Tolstoy, the son of the senator Matvey Fyodorovich Tolstoy (1772—1815) and Praskovya Mikhaylovna Kutuzova (1777—1844), the daughter of the renowned Russian Field marshal Mikhail Kutuzov, worked for the most of his life as a mid-rank level state official, linked to the Moscow and Smolensk governors' offices, as well as the Ministry of Defense. He authored more than 200 romances (including the earliest, 1829, adaptation of Pushkin's "Ya vas lyubil...", "I Loved You"), as well as two operas. The first, Birichino di Parigi (with an Italian libretto), was produced in Naples, Italy, in 1832 and in Saint Petersburg in 1835. The second, Doktor v khlopotakh (Доктор в хлопотах, Doctor in Business) was staged in 1851 in Russia.
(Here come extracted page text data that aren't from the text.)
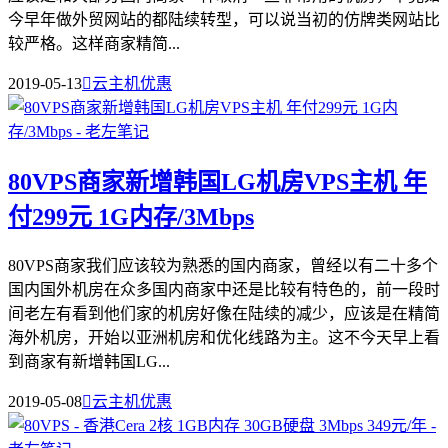
今早年做外贸网站的都陆续转型，可以说当初的仿牌类网站比
较严格。这样商家精简...
2019-05-13

云主机优惠
80VPS商家新增韩国LG机房VPS主机 年
付299元 1G内存/3Mbps
80VPS商家我们应该较为熟悉的国内商家，曾经以有二十多个
国内国外机房在众多国内商家中还是比较有特色的，前一段时
间老左有看到他们家的机房好像在陆续的减少，应该是在精简
海外机房，开始以亚洲机房和优化线路为主。这不今天早上看
到商家有新增韩国LG...
2019-05-08

云主机优惠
Disillusioned with the response, Tolstoy embarked upon the career of a music critic and, contributing to Severnaya Ptchela, Golos, Moskovskiye Vedomosti and Journal de St. Petersbourg earned himself a reputation of an authority, mostly on Mikhail Glinka, Alexander Dargomyzhsky and Alexander Serov. Tolstoy wrote two short novels, Kapitan Toldi (Капитан Тольди, Sovremennik, 1852) and Bolezni voli (Болезни воли, Ailments of the Will, Russky Vestnik, 1859).

Alexandra Davydova (1815—1884), a well-known opera singer and a popular art salon hostess, was his wife.